Based on their experiences with Alexa, the Barrs had become convinced that Alexa’s mom was a bad mother and that the little girl would be abused if she were reunited with her.

“My wife and I are sick over this,” Kory Barr told the judge, who wished him good luck as he granted the foster parents’ request two days after Christmas.

The federal system that had custody of Alexa says the state courts never should have allowed foster parents to get that far, no matter how good their intentions. But each state court system, from New York to California, runs wardship and adoption proceedings differently — and sometimes there are even variations between counties.

In Missouri, an American couple managed to permanently adopt a baby whose Guatemalan mother had been picked up in an immigration raid. That seven-year legal battle terminating the mother’s parental rights ended in 2014. In Nebraska, another Guatemalan mother prevailed and got her kids back, but it took five years and over $1 million in donated legal work.
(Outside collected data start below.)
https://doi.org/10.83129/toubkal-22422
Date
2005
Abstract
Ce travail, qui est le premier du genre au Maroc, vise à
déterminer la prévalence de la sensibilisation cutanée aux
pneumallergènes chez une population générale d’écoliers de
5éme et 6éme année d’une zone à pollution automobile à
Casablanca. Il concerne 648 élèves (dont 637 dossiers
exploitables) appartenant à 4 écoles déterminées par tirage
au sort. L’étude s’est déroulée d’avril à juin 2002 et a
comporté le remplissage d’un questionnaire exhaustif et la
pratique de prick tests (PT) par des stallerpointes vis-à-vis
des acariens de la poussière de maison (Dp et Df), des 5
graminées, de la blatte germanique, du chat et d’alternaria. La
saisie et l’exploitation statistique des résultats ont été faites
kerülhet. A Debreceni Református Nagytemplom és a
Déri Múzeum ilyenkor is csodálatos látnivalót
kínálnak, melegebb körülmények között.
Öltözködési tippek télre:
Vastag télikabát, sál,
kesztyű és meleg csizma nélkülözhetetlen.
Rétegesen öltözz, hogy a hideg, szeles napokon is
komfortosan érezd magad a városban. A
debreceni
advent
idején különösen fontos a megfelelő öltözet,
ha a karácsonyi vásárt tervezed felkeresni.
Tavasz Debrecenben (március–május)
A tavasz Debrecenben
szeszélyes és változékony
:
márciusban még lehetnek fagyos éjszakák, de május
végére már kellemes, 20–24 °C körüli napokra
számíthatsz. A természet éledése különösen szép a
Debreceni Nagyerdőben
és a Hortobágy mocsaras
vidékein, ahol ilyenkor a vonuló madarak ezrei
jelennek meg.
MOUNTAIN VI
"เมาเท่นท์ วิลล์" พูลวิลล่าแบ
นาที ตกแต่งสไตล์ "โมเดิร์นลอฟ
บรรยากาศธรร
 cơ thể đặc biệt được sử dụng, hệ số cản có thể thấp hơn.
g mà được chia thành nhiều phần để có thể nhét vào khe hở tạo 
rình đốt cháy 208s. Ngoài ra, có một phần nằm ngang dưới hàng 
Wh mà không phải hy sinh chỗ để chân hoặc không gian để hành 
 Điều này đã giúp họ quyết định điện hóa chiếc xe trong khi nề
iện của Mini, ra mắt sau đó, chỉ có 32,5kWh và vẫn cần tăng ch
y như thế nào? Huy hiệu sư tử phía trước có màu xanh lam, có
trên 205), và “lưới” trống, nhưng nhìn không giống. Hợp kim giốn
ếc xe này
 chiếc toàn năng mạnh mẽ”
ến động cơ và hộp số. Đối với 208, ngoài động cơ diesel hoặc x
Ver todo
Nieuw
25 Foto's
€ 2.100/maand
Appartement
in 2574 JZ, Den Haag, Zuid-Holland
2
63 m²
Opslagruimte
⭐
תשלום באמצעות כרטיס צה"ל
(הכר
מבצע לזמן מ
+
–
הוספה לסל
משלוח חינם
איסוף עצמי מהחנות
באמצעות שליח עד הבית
The Office of Refugee Resettlement and Bethany Christian Services, the agency that placed Alexa in foster care, would not comment on her case. But Bethany said foster parents are informed they’re not allowed to adopt migrant children.

Since the 1980s, however, Bethany acknowledged that nine of the 500 migrant children assigned to its foster program have been adopted by American families. The children, ages 3 to 18, were adopted after it was determined it wouldn’t be safe or possible for them to go back to their families; at least one asked to be adopted by his foster parents, and another was a trafficking victim, Bethany said.

“We never want families to be separated,” Bethany CEO Chris Palusky said. “That’s what we’re about, is bringing families together.”

John Sandweg, who headed US Immigration and Customs Enforcement under the Obama administration, said he worries that many more migrant children recently taken from their families may never see them again.

“We have the kids in the US and the parents down in Central America, and now they’ll bring all these child welfare agencies into play,” Sandweg said. “It’s just a recipe for disaster.”

In Ramos’ darkest days, she would lay on her bed, stare at the ceiling and sob, her hand on her stomach.

“This girl, she was here, in my womb,” she said. “We are meant to be together. Always.”